> Problem requirements: Quote verbatim the part of the news excerpt on journalist detentions in Turkey that opens with the words containing "Turkish news channels" and closes with "a worrying trend.".

> Document text:
---

Turkish news channels broadcast pictures of
journalists being taken into police custody, after
their homes were raided early Tuesday. The
detentions are part of an anti-terror probe into
what prosecutors allege is the "press and propaganda
wing" of the banned Kurdish rebel group, the
Kurdistan Workers' Party. A pro-Kurdish newspaper
was also raided.
Worrying trend
The Turkish representative for U.S.-based Human
Rights Watch, Emma Sinclair Webb, says the latest
detentions are part of a worrying trend.
"The arrests represent a further clampdown on
dissenting critical voices in Turkey," said Webb.
"This has become a pattern, of the last few months.
It has intensified since the general election. The
trouble with Turkey's terrorism laws is that [they
are] so widely drawn and vague that any of us can
find ourselves suspect in terrorism investigation."
But Turkish Prime Minister Recep Tayyip Erdogan
defends the ongoing probe, even making a thinly
veiled threat against its critics, saying they
should question their motives.

---

> Stored records:

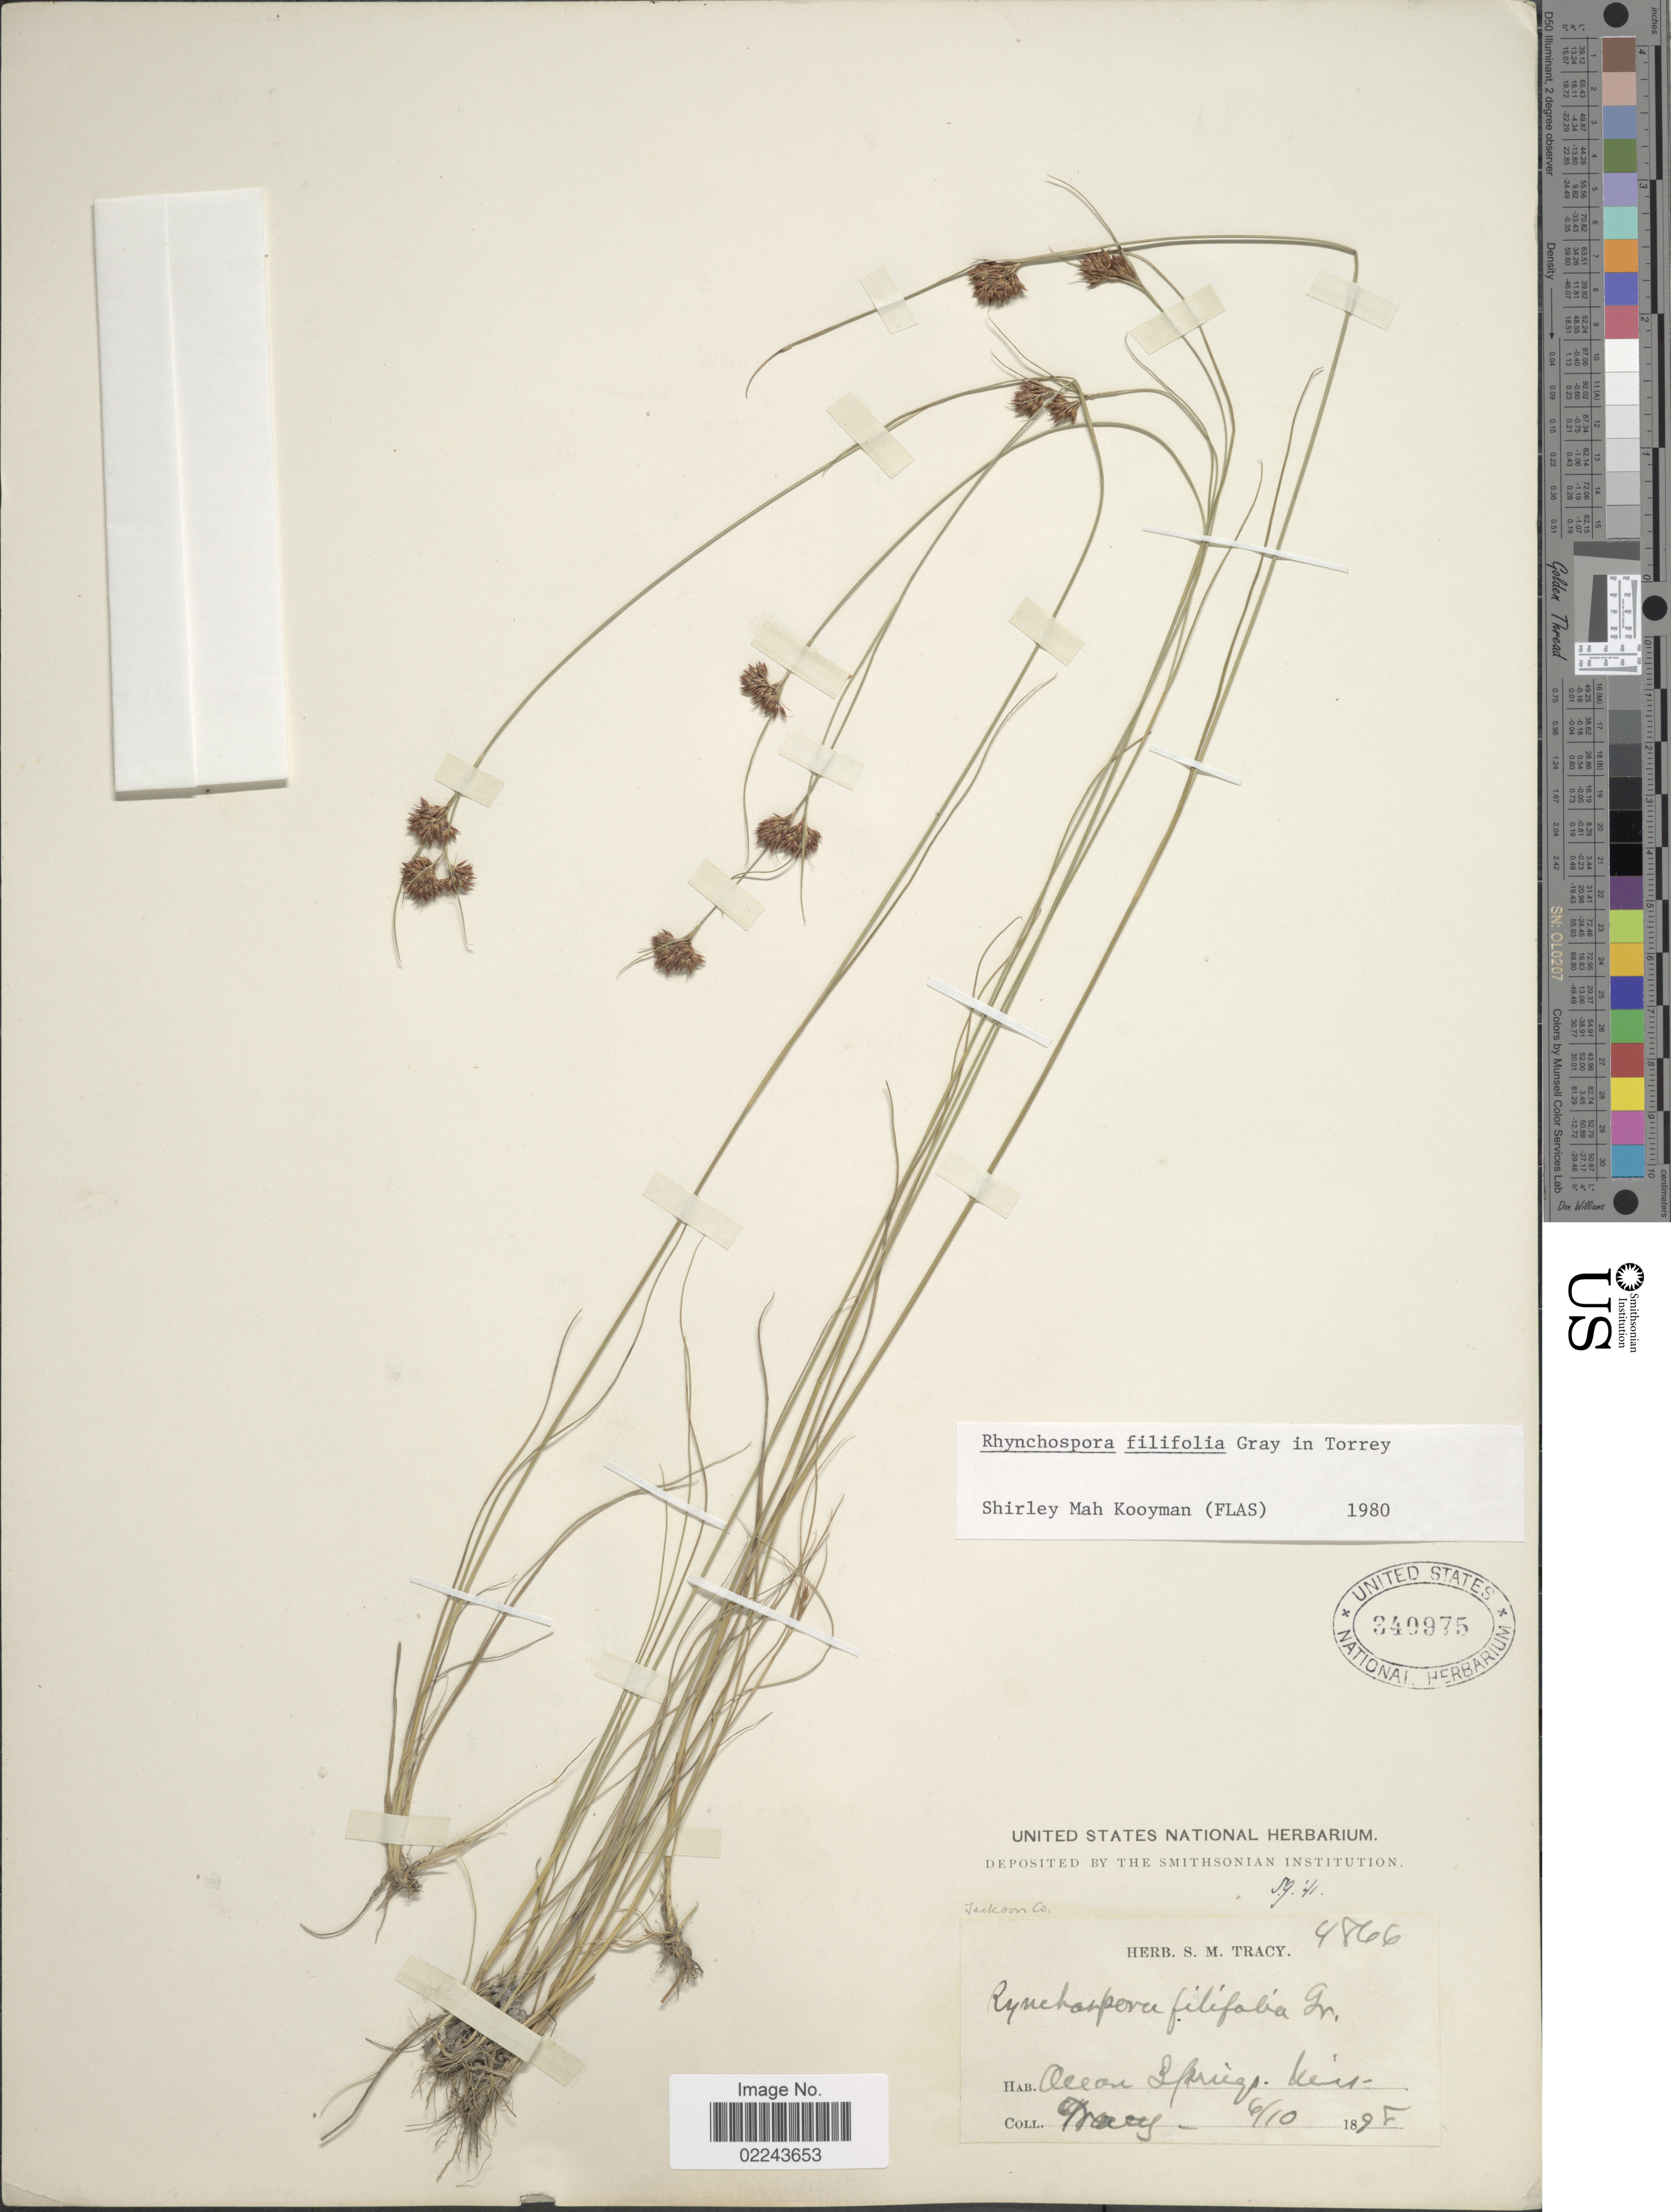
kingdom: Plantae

---

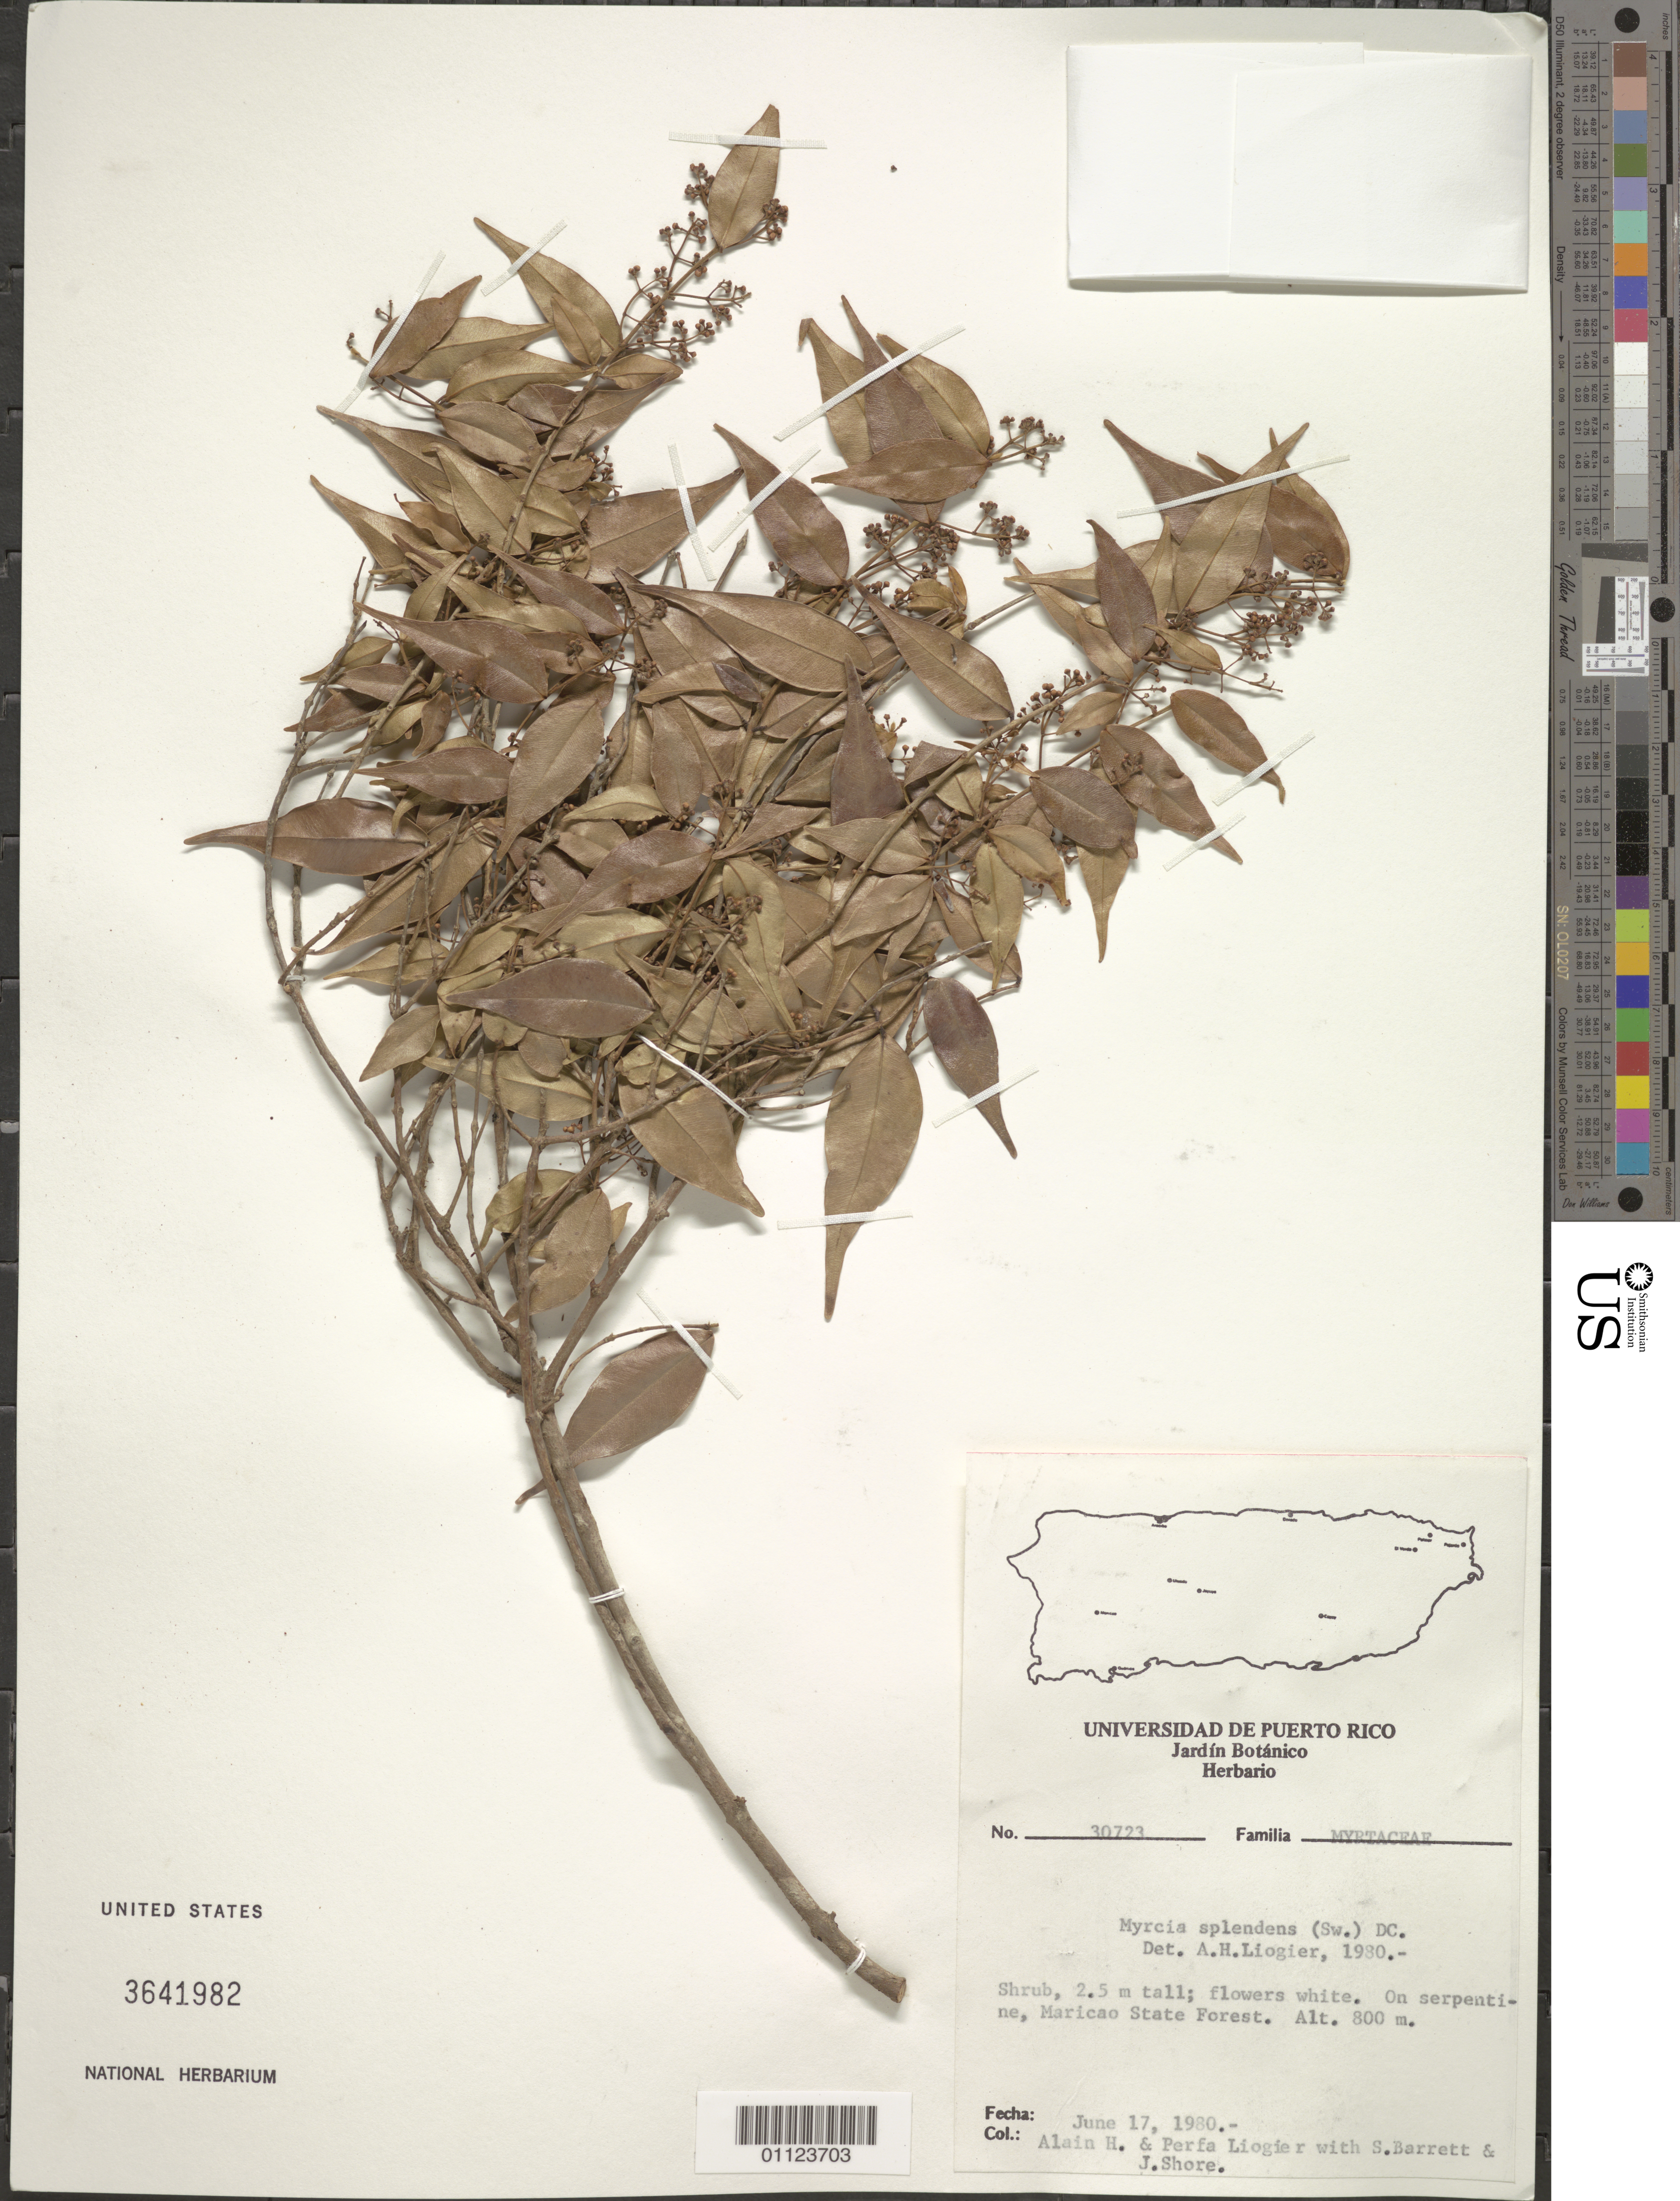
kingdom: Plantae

---

> Exercise output:
Turkish news channels broadcast pictures of
journalists being taken into police custody, after
their homes were raided early Tuesday. The
detentions are part of an anti-terror probe into
what prosecutors allege is the "press and propaganda
wing" of the banned Kurdish rebel group, the
Kurdistan Workers' Party. A pro-Kurdish newspaper
was also raided.
Worrying trend
The Turkish representative for U.S.-based Human
Rights Watch, Emma Sinclair Webb, says the latest
detentions are part of a worrying trend.